+++ Passage

Data sourceClickHouse event-ingest rate (InsertedRows event delta from system.events) plotted against the storefront order and click rate from the correlated ecommerce connector, on a shared time axis.
What it tracksWhether ingest into ClickHouse keeps pace with the business activity it is supposed to record. The two series should rise and fall together.
Metric basisInsert-rate delta from system.events (InsertedRows) for the ClickHouse side; order and click rate from the storefront connector for the commercial side. This is a correlation card, not a single counter.
Why it mattersA divergence means analytics data is being lost in real time. Dashboards, attribution, and reporting silently go stale, and the longer the stall runs the larger the unrecoverable gap.
Time windowRT/24h (a real-time view with a 24-hour trailing context so a slow stall and a sudden stall are both visible).
Alert triggeringest stalled while orders flowing. When the ingest series flattens to near zero while the order series is still active, the card flags amber and pages the on-call DBA.

++++++
+++ Provided records

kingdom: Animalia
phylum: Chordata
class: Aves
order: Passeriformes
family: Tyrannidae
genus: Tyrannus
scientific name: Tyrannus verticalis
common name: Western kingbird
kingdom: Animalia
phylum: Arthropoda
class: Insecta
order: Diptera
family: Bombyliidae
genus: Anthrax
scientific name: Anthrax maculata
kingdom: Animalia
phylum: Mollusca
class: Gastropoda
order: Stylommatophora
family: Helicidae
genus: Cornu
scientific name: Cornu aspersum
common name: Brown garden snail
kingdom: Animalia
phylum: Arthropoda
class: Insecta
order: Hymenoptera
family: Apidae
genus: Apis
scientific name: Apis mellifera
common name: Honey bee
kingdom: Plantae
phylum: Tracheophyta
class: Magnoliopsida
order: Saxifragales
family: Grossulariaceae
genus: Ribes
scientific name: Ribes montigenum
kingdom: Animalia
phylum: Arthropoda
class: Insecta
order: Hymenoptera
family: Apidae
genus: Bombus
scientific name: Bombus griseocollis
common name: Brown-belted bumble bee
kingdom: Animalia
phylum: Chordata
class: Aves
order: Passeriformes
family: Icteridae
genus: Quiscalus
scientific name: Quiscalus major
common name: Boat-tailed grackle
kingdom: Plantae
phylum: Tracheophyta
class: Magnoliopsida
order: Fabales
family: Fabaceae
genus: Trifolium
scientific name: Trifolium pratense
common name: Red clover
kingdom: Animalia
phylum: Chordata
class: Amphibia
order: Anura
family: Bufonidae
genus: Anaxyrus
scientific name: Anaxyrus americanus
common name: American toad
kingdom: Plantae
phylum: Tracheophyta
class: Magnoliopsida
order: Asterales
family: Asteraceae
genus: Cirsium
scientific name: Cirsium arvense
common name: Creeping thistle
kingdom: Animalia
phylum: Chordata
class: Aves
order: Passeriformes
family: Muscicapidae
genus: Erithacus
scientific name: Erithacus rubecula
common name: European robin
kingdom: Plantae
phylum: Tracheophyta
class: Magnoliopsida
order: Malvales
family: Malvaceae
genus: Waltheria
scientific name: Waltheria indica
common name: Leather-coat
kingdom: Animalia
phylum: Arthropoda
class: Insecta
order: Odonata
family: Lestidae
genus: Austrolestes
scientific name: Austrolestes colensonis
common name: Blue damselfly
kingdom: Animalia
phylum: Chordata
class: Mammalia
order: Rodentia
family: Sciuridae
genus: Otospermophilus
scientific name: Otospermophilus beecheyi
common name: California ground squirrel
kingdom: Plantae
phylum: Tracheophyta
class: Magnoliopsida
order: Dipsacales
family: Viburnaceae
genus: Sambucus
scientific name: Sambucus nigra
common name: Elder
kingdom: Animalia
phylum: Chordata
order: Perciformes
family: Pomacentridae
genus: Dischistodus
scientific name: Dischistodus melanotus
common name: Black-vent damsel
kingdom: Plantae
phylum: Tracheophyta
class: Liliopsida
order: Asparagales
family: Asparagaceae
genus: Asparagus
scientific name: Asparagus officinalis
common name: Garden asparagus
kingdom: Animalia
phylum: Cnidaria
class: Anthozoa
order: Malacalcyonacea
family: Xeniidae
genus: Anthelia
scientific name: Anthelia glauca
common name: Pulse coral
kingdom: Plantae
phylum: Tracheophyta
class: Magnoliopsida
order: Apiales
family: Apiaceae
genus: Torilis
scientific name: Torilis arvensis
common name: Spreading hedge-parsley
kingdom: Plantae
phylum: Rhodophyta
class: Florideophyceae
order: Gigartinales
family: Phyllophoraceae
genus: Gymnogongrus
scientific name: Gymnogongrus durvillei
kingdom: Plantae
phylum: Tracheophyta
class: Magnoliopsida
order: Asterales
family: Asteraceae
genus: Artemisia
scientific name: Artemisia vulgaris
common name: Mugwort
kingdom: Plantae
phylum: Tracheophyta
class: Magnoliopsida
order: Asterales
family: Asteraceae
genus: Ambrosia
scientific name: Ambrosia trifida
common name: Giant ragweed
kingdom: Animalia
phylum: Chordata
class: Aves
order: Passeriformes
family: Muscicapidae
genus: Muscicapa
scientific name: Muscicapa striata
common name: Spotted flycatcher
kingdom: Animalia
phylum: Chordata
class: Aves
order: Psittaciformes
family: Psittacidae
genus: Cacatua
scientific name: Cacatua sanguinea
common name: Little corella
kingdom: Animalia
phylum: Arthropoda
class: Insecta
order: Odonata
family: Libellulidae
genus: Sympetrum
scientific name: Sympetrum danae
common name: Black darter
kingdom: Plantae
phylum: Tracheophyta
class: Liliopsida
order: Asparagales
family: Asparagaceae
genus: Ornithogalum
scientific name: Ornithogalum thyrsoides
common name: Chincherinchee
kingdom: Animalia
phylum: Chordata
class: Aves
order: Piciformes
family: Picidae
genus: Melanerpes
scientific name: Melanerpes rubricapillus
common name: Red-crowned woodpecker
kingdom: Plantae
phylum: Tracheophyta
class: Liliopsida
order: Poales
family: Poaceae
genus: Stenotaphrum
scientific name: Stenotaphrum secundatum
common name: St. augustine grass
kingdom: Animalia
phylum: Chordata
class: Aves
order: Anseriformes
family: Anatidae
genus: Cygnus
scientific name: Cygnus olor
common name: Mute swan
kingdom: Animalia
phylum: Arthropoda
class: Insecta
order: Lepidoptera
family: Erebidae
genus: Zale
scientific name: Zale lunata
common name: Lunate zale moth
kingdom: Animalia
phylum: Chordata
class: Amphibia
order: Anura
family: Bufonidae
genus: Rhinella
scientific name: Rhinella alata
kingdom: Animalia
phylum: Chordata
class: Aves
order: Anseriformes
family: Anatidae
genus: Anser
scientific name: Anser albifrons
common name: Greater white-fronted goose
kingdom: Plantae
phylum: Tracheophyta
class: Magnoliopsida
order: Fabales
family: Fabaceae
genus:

++++++

[Jobs]
1 - Return, without alteration, the lines of the listing from its first line up to and including the line containing "scientific name: Cornu aspersum".
2 - Supply the next part of the description of the ClickHouse ingest card, starting after its final line.

[Answers to each task]
1 -
kingdom: Animalia
phylum: Chordata
class: Aves
order: Passeriformes
family: Tyrannidae
genus: Tyrannus
scientific name: Tyrannus verticalis
common name: Western kingbird
kingdom: Animalia
phylum: Arthropoda
class: Insecta
order: Diptera
family: Bombyliidae
genus: Anthrax
scientific name: Anthrax maculata
kingdom: Animalia
phylum: Mollusca
class: Gastropoda
order: Stylommatophora
family: Helicidae
genus: Cornu
scientific name: Cornu aspersum

2 -
Rolesdba, platform, sre

Calculation

The ClickHouse side derives an inserts-per-second rate from the cumulative InsertedRows counter:
-- Ingest rate from the InsertedRows event counter delta
SELECT
    toStartOfInterval(event_time, INTERVAL 1 MINUTE) AS bucket,
    max(ProfileEvent_InsertedRows) - min(ProfileEvent_InsertedRows) AS rows_ingested,
    rows_ingested / 60 AS rows_per_sec
FROM system.metric_log
WHERE event_time > now() - INTERVAL 24 HOUR
GROUP BY bucket
ORDER BY bucket
InsertedRows in system.events is a monotonic counter, so the card takes its delta over each bucket to produce a rate rather than a lifetime total. The storefront order and click rate comes from the correlated ecommerce connector on the same buckets, and the two series are drawn on a dual axis so their shapes can be compared even though their units differ (rows per second vs orders per minute). The alert is shape-based, not threshold-based. It does not fire on low ingest by itself, because quiet ingest at a quiet hour is normal. It fires on divergence: the order series shows continuing activity while the ingest series drops to near zero. That conjunction is what distinguishes a genuine pipeline break from an ordinary lull. A quiet night with both series low is healthy; a busy afternoon with orders flowing and ingest flat is a broken feed. Because the card holds a 24-hour trailing context alongside the real-time read, it catches both the sudden cliff (a producer crash) and the slow droop (a consumer falling progressively behind).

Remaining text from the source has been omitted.